* [Stored records]
===
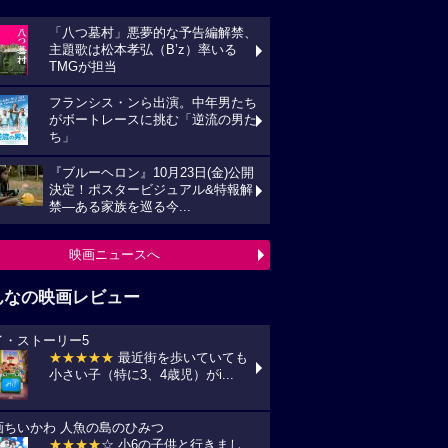
「八つ墓村」悪夢的な予告編解禁、
主題歌は松本孝弘（B’z）率いる
TMGが担当
フランシス・ンら出演。中年男たち
がボートレースに挑む「逆流の男た
ち」
『ブルーヘロン』10月23日(金)公開
決定！ポスタービジュアル&特報解
禁―ある家族を巡る今...
映画ニュースへ
んなの映画レビュー
イ・ストーリー5
★★★★★
最近街を歩いていても
小さい子（特に3、4歳児）がi...
画ちいかわ 人魚の島のひみつ
★★★★
☆ 小6の子供と行きまし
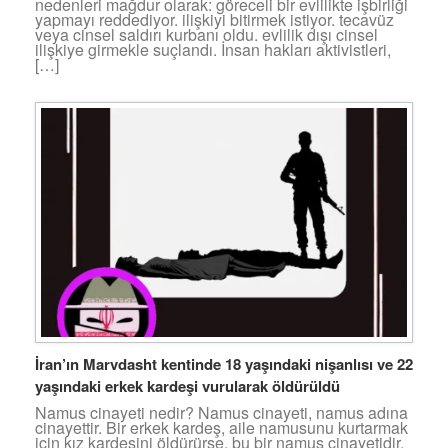
nedenleri mağdur olarak: göreceli bir evlilikte işbirliği
yapmayı reddediyor. ilişkiyi bitirmek istiyor. tecavüz
veya cinsel saldırı kurbanı oldu. evlilik dışı cinsel
ilişkiye girmekle suçlandı. İnsan hakları aktivistleri,
[…]
İran’ın Marvdasht kentinde 18 yaşındaki nişanlısı ve 22
yaşındaki erkek kardeşi vurularak öldürüldü
Namus cinayeti nedir? Namus cinayeti, namus adına
cinayettir. Bir erkek kardeş, aile namusunu kurtarmak
için kız kardeşini öldürürse, bu bir namus cinayetidir.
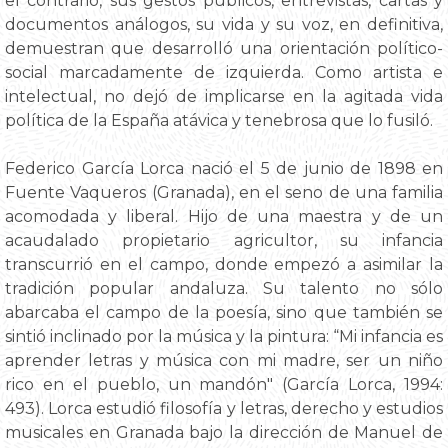
el contrario, sus gestos públicos, entrevistas, cartas y
documentos análogos, su vida y su voz, en definitiva,
demuestran que desarrolló una orientación político-
social marcadamente de izquierda. Como artista e
intelectual, no dejó de implicarse en la agitada vida
política de la España atávica y tenebrosa que lo fusiló.
Federico García Lorca nació el 5 de junio de 1898 en
Fuente Vaqueros (Granada), en el seno de una familia
acomodada y liberal. Hijo de una maestra y de un
acaudalado propietario agricultor, su infancia
transcurrió en el campo, donde empezó a asimilar la
tradición popular andaluza. Su talento no sólo
abarcaba el campo de la poesía, sino que también se
sintió inclinado por la música y la pintura: “Mi infancia es
aprender letras y música con mi madre, ser un niño
rico en el pueblo, un mandón" (García Lorca, 1994:
493). Lorca estudió filosofía y letras, derecho y estudios
musicales en Granada bajo la dirección de Manuel de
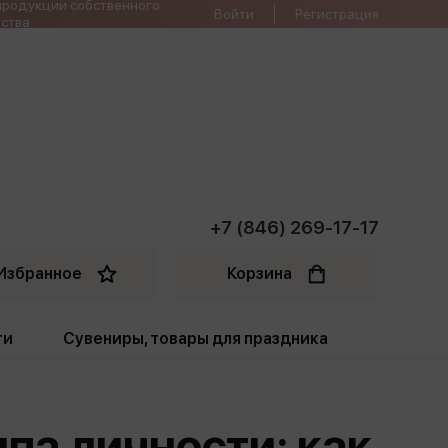
продукции собственного
Войти
Регистрация
ства
+7 (846) 269-17-17
Избранное
Корзина
ти
Сувениры, товары для праздника
ти
Открытки. Грамоты
ипа личности: как
Пакеты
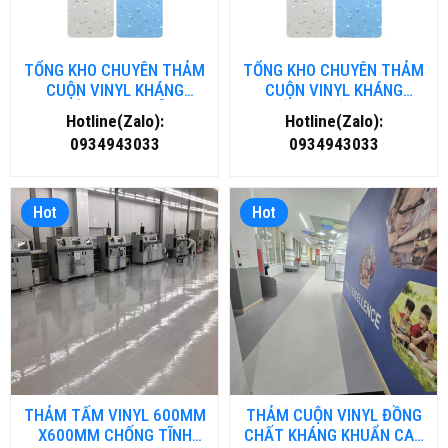
TỔNG KHO CHUYÊN THẢM
TỔNG KHO CHUYÊN THẢM
CUỘN VINYL KHÁNG
CUỘN VINYL KHÁNG
KHUẨN TẠI ĐÀ NẴNG
KHUẨN TẠI HỒ CHÍ MINH
Hotline(Zalo):
Hotline(Zalo):
0934943033
0934943033
Hot
Hot
THẢM TẤM VINYL 600MM
THẢM CUỘN VINYL ĐỒNG
X600MM CHỐNG TĨNH
CHẤT KHÁNG KHUẨN CAO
===
* [Try it] Reproduce the lines of the listing above word for word. Start with the line that contains "nedenleri mağdur olarak: göreceli" and continue through the line that contains "Namus cinayeti nedir?", including both of those lines.

* [Result of this exercise]
nedenleri mağdur olarak: göreceli bir evlilikte işbirliği
yapmayı reddediyor. ilişkiyi bitirmek istiyor. tecavüz
veya cinsel saldırı kurbanı oldu. evlilik dışı cinsel
ilişkiye girmekle suçlandı. İnsan hakları aktivistleri,
[…]
İran’ın Marvdasht kentinde 18 yaşındaki nişanlısı ve 22
yaşındaki erkek kardeşi vurularak öldürüldü
Namus cinayeti nedir? Namus cinayeti, namus adına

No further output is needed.